O fosso que separa os mais ricos dos mais pobres está a aumentar. Dados de 2018 citados pelo Business Insider mostram que, nos Estados Unidos da América, os lares que constituem os 20% mais ricos são responsáveis por mais de metade de todos os rendimentos do país. E isto reflecte-se nas oportunidades que são dadas aos cidadãos.

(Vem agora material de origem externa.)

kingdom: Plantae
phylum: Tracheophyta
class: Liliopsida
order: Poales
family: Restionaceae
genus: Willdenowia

Para Carmine Di Sibio, CEO da EY, os programas e iniciativas governamentais não são suficientes para combater a desigualdade de rendimentos. «Quando se olha bem para o que a pandemia de COVID-19 nos mostrou, vemos que a vida não é justa. E para as pessoas que têm estado no fim da economia e para as pessoas que não têm conseguido ter bons empregos, é mais doloroso», afirma o líder de uma das quatro maiores consultoras do Mundo.
Em entrevista à mesma publicação, Carmine Di Sibio sublinha ainda que um dos principais stakeholders de uma empresa são os seus funcionários. O responsável acredita que já passou o tempo em que a única preocupação de um CEO era o lucro ou os seus accionistas. «Hoje, se não se está preocupado com todos os stakeholders, haverá muitos problemas com os empregados e com os investidores», conta.
Sobre a desigualdade em concreto, o CEO da EY afirma que é função dos líderes pensar em temas como este: «Queremos que as pessoas tenham oportunidades mesmo que estejam em desvantagem economicamente.»
É nesse sentido que se deve apostar em programas que permitam a contratação de profissionais com menos qualificações ou possibilidades por parte de gigantes como a própria EY, mas também da Accenture, por exemplo.
«Acredito que o sector privado tem um papel a desempenhar aqui», acrescenta. «Agora, sinto que a única forma que temos de lidar com o capitalismo, e com o capitalismo de que precisamos hoje, é garantir que criamos empregos e oportunidades», diz ainda Carmine Di Sibio.